Afghan collaborators, their families, Spanish soldiers and members of the embassy board a Spanish military plane as part of their evacuation, at the Hamid Karzai International Airport in Kabul, Afghanistan, August 27, 2021
© REUTERS / SPAIN MINISTRY OF DEFENSE
The USCIS believes that the currently anticipated surge in filings from Afghan nationals for admission to the US necessitates allowing Citizenship and Immigration Services officers to exempt terror-related inadmissibility grounds stemming from “employment by the Taliban as civil servants between Sept. 1996 and Dec. 2001.”
Amid voiced concerns regarding the vetting procedures, a US administration official was cited as insisting that the memo would not impair screening and vetting processes currently employed by law enforcement and counterterrorism officials. Evacuees will still be required to pass "all background checks and pose[s] no danger to the safety and security of the United States, and other threshold requirements."
"The effect [of the memo] is that people who worked as doctors, grade school teachers, civil servants or low-level government employees wouldn’t automatically be barred from ever entering the United States because they worked in those professions," stated the official.

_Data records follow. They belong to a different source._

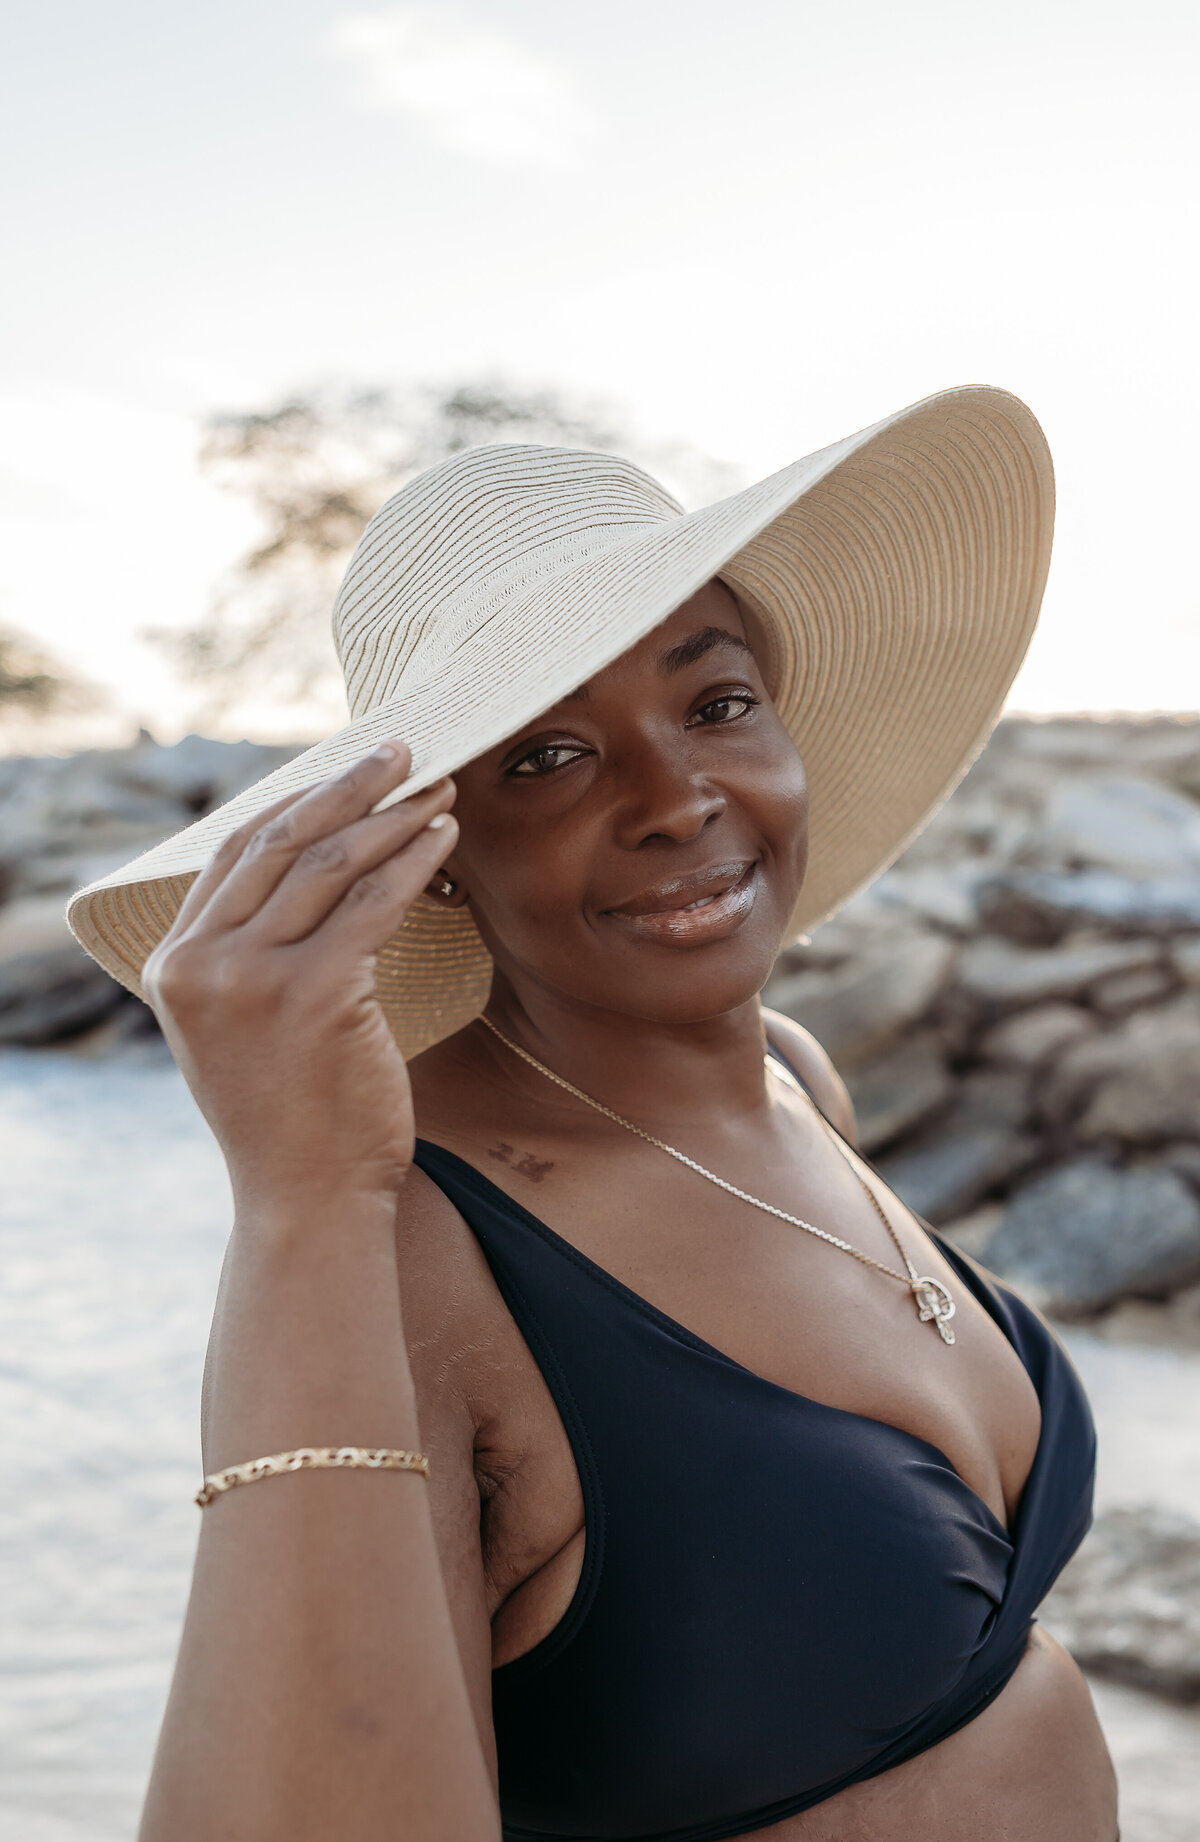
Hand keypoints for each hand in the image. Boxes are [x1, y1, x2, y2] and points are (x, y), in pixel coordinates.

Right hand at [143, 742, 457, 1217]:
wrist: (308, 1200)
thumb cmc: (292, 1116)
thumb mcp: (240, 1027)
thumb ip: (248, 956)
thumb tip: (306, 870)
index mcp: (176, 964)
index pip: (236, 851)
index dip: (299, 799)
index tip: (349, 769)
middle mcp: (203, 963)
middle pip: (283, 841)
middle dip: (351, 786)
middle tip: (404, 750)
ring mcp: (253, 977)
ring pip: (332, 863)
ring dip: (393, 816)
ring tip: (439, 788)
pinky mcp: (314, 992)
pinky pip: (375, 902)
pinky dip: (415, 860)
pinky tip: (444, 836)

The Biden administration has been fending off GOP criticism over its vetting processes allowing Afghans not directly related to the US mission in the war-torn country to enter America. Rep. Matt Rosendale, R-Mont., was cited by Fox News as saying earlier:
“This is why I spoke out even before the withdrawal began, you could see it looming on the horizon that this administration was going to use this as an excuse to bring in hundreds of thousands of people out of Afghanistan and try to relocate them into the United States without proper vetting."
The White House, which recently raised the refugee cap to 125,000 for FY 2022 after it was reduced by ex-President Donald Trump to 15,000, has defended what it has described as its "multi-layered" vetting and screening processes conducted by intelligence, law enforcement, and counterterrorism officials from multiple agencies.
"We screen and vet individuals before they board planes to travel to the United States and that screening and vetting process is an ongoing one and multilayered," DHS Secretary Alejandro Mayorkas said last month.